Reality is not all that Americans are out of touch with. A survey by the Federal Reserve revealed that more than a third of American households don’t accurately report their credit card debt. On average, the typical consumer is about $2,000 short on reporting their debt. The data further revealed that only half of households reported carrying any debt.
The survey is called the Survey of Consumer Finances and is a reputable source in the industry. The survey was conducted when survey takers were asked to report their own debt, compared to their actual death reported by Equifax — one of the three major credit reporting agencies. An interesting fact is that data reported that consumers on average more accurately reported their mortgage and student loan debt, and more consistently misjudged their amount of credit card debt.
On average, households end up reporting $4,700 in credit card debt, while the facts state that most families have credit card debt close to $7,134. “Household surveys are the source of some of the most widely studied data on consumer balance sheets … at the same time, recent research questions the survey respondents’ propensity and ability to report debt characteristics accurately,” according to The Wall Street Journal in reference to the report.
Even if analysts are uncertain about the validity of the survey, it’s clear that consumers are in the dark about their credit card debt. Some of the disparity in reporting could come from asking members of the household who were not fully aware of the household’s debt situation. But that hiccup can only account for so much, the trend seems to point much more towards the fact that the American consumers are not aware of their credit card finances.

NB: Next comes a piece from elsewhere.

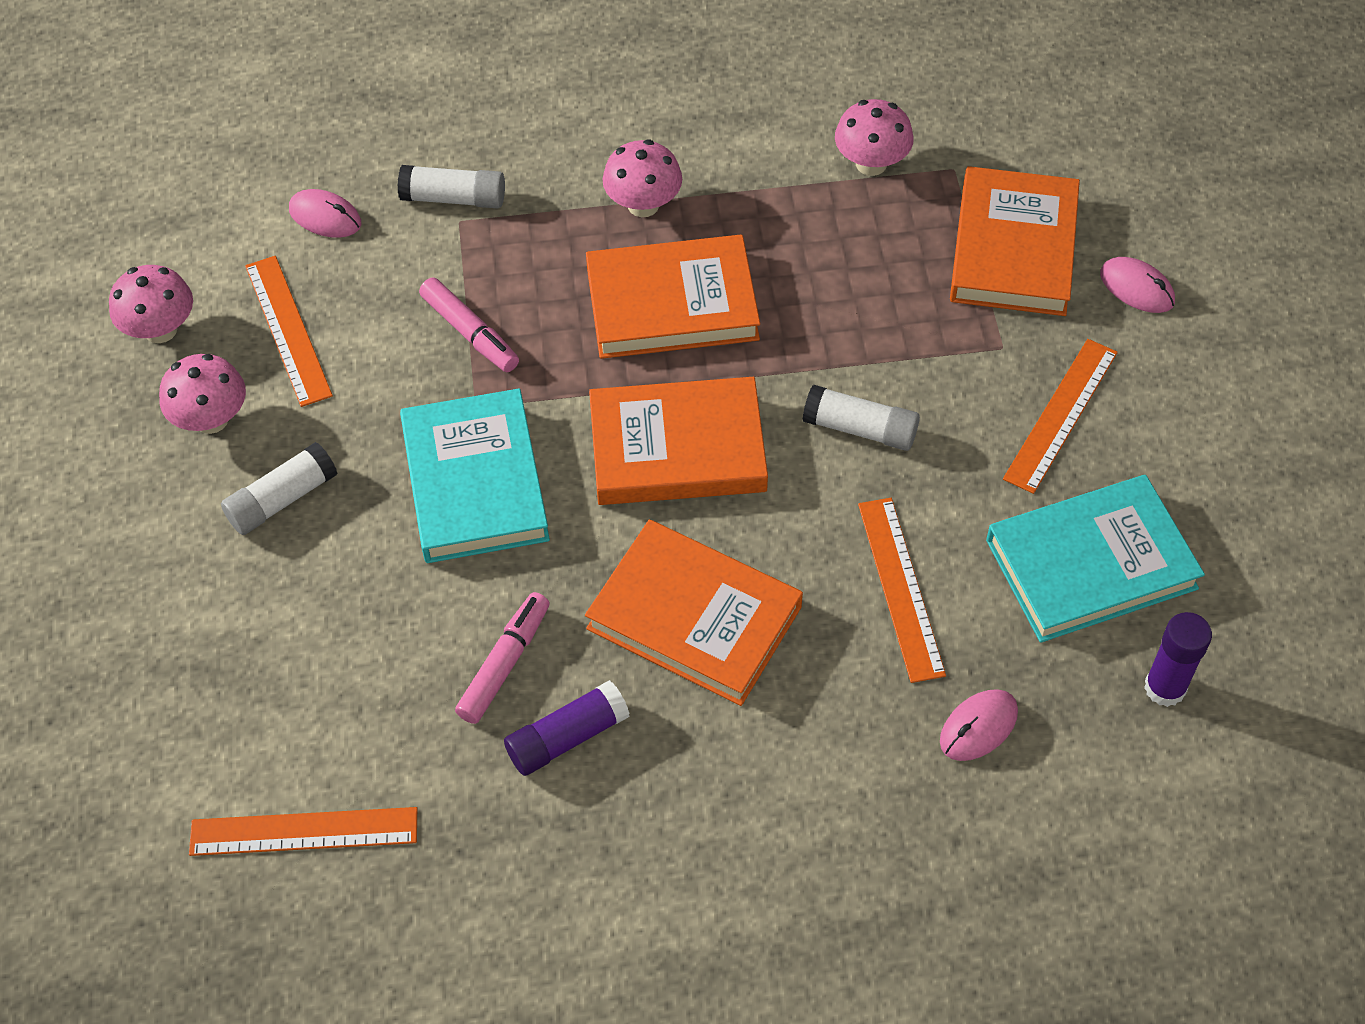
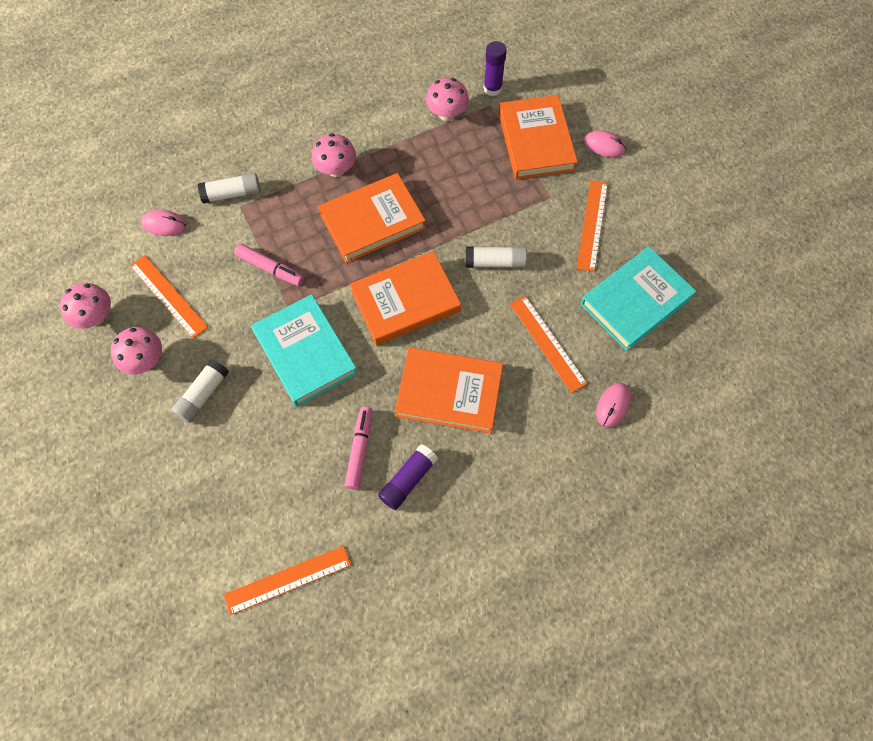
camera: 20 degrees left, 10 degrees up
(1165, 688) = (694, 355): purple glue stick -> purple glue stick (492, 88)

Consumers should do their best to stay on top of their finances, the amount of debt owed and their credit score so they can make sound financial decisions in the future. If Americans are not aware of their debt, it can become easier for them to end up drowning in debt.
Consumers can keep track of their debt by monitoring their statements every month, as well as paying off bills on time and keeping spending low can be efficient ways to always know how much you owe in credit card debt. Also, many banks have phone applications that alert you to your credit card balance and the amount due on your next payment.
It seems that consumers don’t forget about mortgage and student loan payments because they are more or less the same every month. Try to keep the same habit, by paying a certain percentage of your balance every month. Falling out of touch with the amount of credit card debt you owe is not a smart move. Always keep a keen eye on your debt, your credit score and the amount of money you have.